Looking ahead at the CW Joint Recreation District’s future


By Linda Dillman
Staff Writer
Canal Winchester Finance Director Amanda Jackson presented a draft agreement with the city’s Joint Recreation District that could set the groundwork for the long-term survivability of the organization.

“We’ve been meeting about what a future plan would look like,” Jackson said, before noting there is a need for a recreation director. “We want to help fund that position, but wanted feedback from you.”

Canal Winchester City Councilman Mike Coolman agreed on the need for a director, calling the position “vital.”

“It’s a very important function for a municipality to have a youth program,”said Coolman. “I don’t want to see something happen where we put something in motion and then three years down the road it falls apart.”

Councilwoman Jill Amos said the JRD currently operates under a 100 percent registration-funded operation and took a big hit last year due to the lack of registrations.

“It’s getting someone in place to make this a better production for this community,” said Amos. “We have big goals. It is a joint effort between all of us (city, school district and JRD) to make sure we’re going in the right direction.”

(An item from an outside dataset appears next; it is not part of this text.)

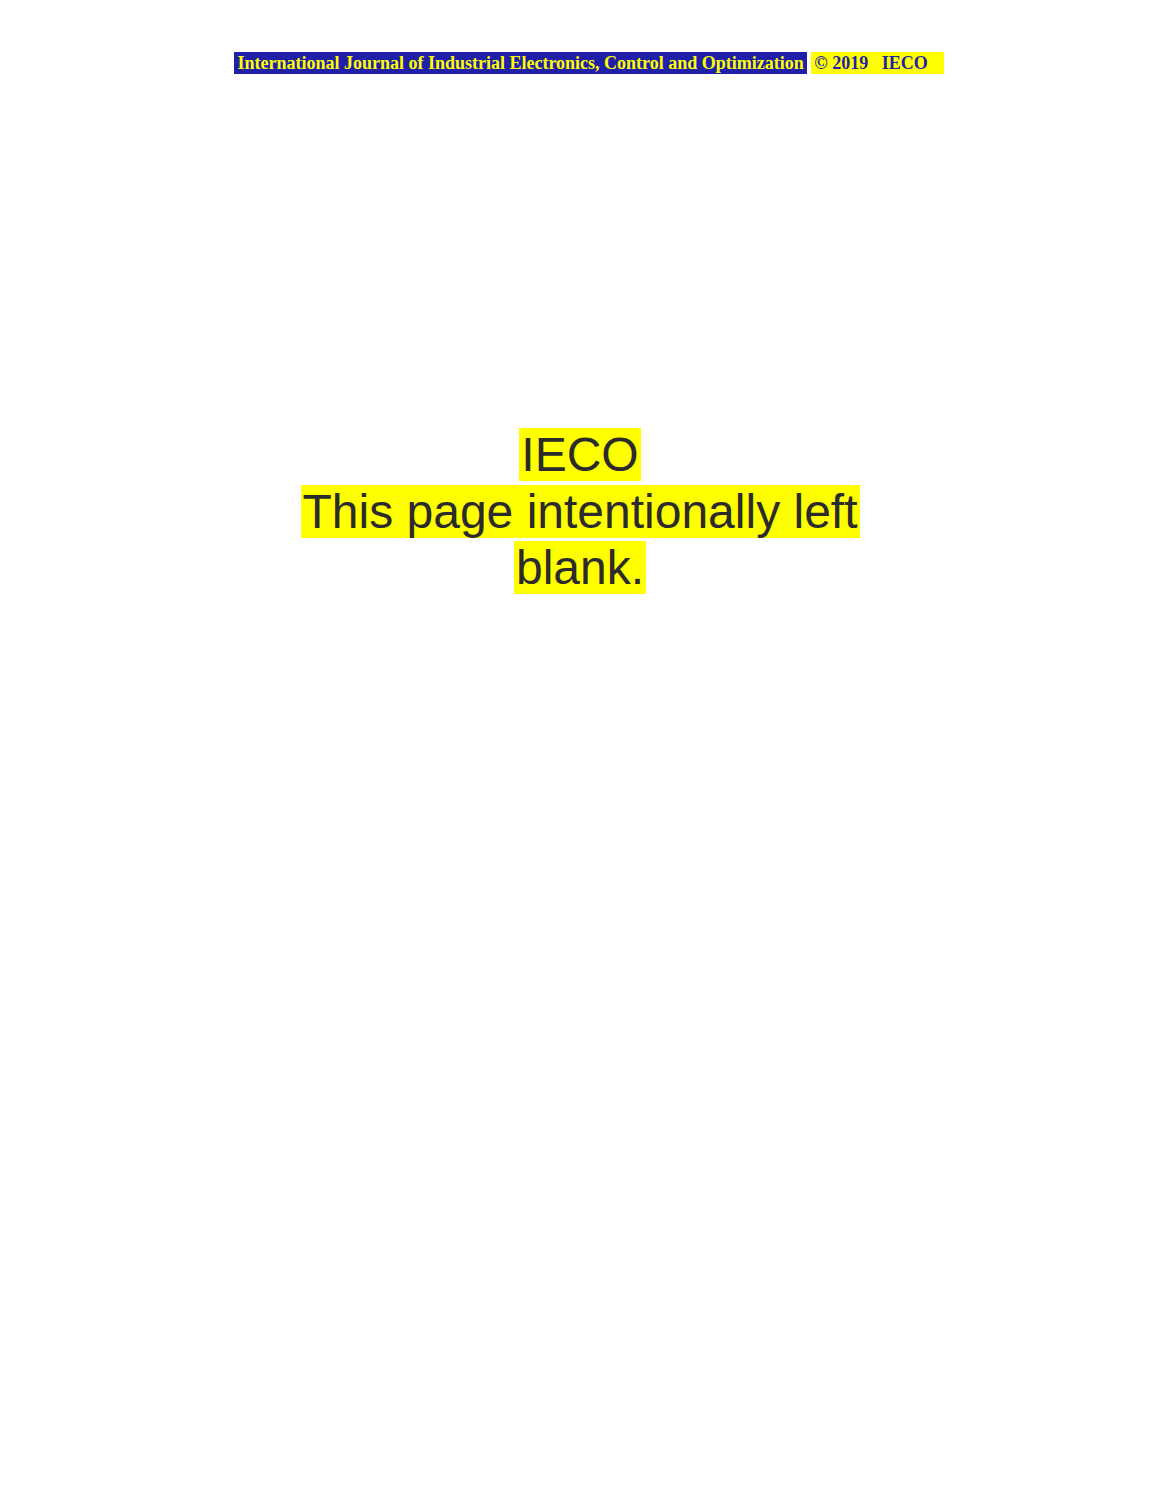International Journal of Industrial Electronics, Control and Optimization © 2019 IECO
IECO
This page intentionally left
blank.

Councilman Bob Clark felt at some point in the process the public has to buy into the need for the recreation district.

“You are going to have to run a levy,” said Clark. “There are opportunities here. I don’t know of other cities who run their recreation department on donations.”

When council deliberated on whether to set a specific amount for a director’s salary or leave the amount open for budgeting, there was a prevailing feeling to leave the funding open to allow for more flexibility.

“As the organization grows, you have no idea what it takes from year-to-year. It could change overnight,” said Coolman.

Other news
Jackson asked council to consider an ordinance amending 2021 city appropriations to accept $930,000 in American Rescue Plan funding that can be used to help industries—such as tourism—impacted by the pandemic.

“We have a number of different projects for this funding,” said Jackson.

ARP Funds must be dedicated to specific uses by Dec. 31, 2024. The encumbered funds must be paid out, purchases received, and projects completed by Dec. 31, 2026. Any money that is left over after the deadlines must be returned to the US Treasury.

“Some businesses were affected more locally and we feel for all of them,” said Coolman.